Exploring race and racism, gender and misogyny: History 5410 Race and Gender in Modern America

Wayward Lives, Beautiful Experiments is an exploratory, experimental history of the lives of young black women in northern cities in the early twentieth century. Its author, Saidiya Hartmann, had just won a MacArthur “genius” grant for her innovative scholarship when we sat down to discuss the book earlier this month. I think that it was at this moment that the seven students in History 5410 Race and Gender in Modern America really gelled. The day’s student seminar-leaders guided us through a provocative, wide-ranging discussion about how Hartmann’s method beautifully evoked the inner worlds of women largely invisible in the historical record where they mostly appear as statistics in sociologies of the ghetto, names on police blotters, or case files of detention centers. We considered what Hartmann taught us about these young women’s lives with her method that we might not have understood otherwise and discussed whether or not this was a method that graduate students in history might want to embrace.

Hartmann’s book is among a set of histories of race and gender in the U.S. since 1877 that the course includes. We have read about miscegenation, farmworkers and migrants, and women’s employment and “economic citizenship” and are moving on to civil rights, conservative politics of the family, and mass incarceration. Katie, a first-year doctoral student in the department, comments that “I have never explored race and gender exclusively in a course and the well-selected readings and discussions have forced me to re-evaluate my preconceived notions of both of these concepts. This class has challenged me to really understand how race and gender construct one another in today’s world.” Grace Campagna, a senior history major, echoes the point, observing that “The biggest takeaway from the class so far has been seeing the range of ways that those in power have used race and gender to construct and uphold social, political, and economic systems.”

The seminar is based in a student-centered pedagogy. Will Hogue, a second-year doctoral student, says that “Dr. Swinth’s commitment to experimenting with new and more democratic pedagogical methods has been very rewarding.” He adds, “The collaborative syllabus model gives the students not only the chance to tailor the course to their personal needs and goals, but also the chance to practice some lesson planning and course construction. In all, it has been helpful for our development both as scholars and teachers.” In fact, the class just completed a collaborative process to set the topics for the last four weeks of the seminar, all chosen by students to reflect their interests and to pursue questions that have arisen in the first part of the course.

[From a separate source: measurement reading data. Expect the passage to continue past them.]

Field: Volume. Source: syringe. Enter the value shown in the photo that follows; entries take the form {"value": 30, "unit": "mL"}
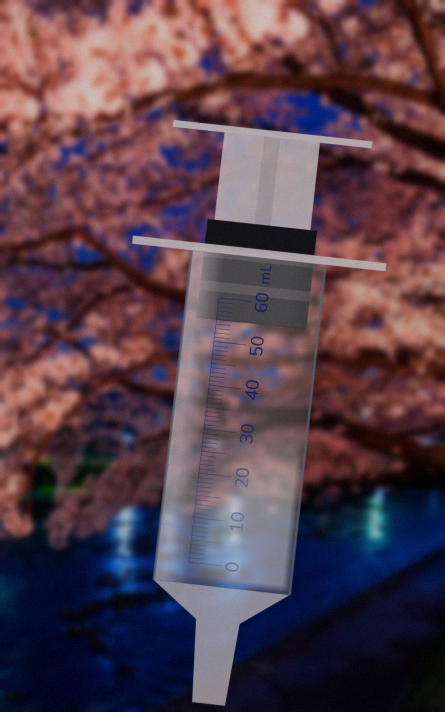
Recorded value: {"value": 55, "unit": "mL"}
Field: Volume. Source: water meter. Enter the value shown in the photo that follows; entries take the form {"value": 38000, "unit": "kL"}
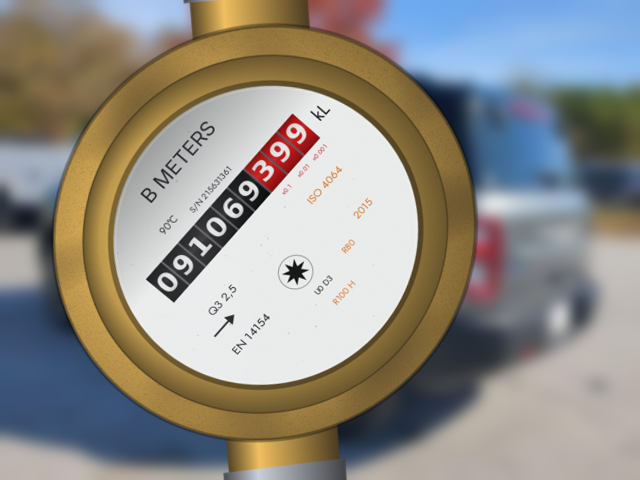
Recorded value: {"value": 91069.399, "unit": "kL"}
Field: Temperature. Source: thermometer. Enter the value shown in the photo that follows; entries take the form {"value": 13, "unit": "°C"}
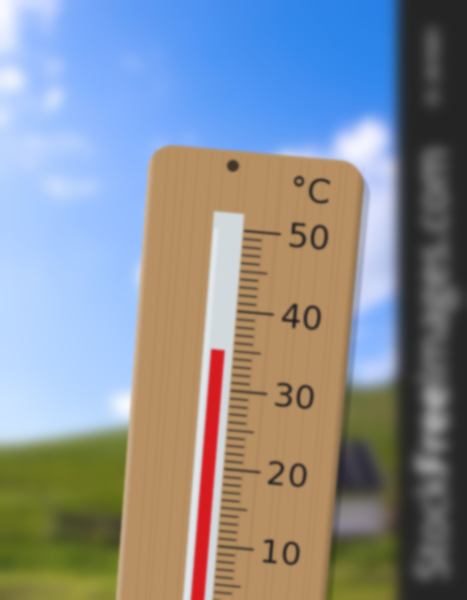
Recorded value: {"value": 35, "unit": "°C"}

At its most basic, this course investigates the ways that race and gender have shaped what it is like to live in the United States today. It draws upon the field of history and the skills, talents, and creativity of committed graduate students (and an accompanying professor) to explore the key categories and mechanisms that have made race and gender “tick” in American culture and society since Reconstruction. In many it is a traditional graduate readings seminar. Course readings analyze how these key, intersecting categories shaped American politics, economy, culture, state, and criminal justice system. But beyond that, the seminar’s deeper goal is to follow the class’s collective interests. What do class members, as individuals, and the class, as a group, want to understand better and more deeply about the history of race and gender in the U.S.? This course is as an opportunity to figure out why learning about this topic matters to comprehending U.S. history, why it matters to students (personally, professionally, as citizens/contributors), and why it matters to the larger world, future students, and other audiences we have yet to identify.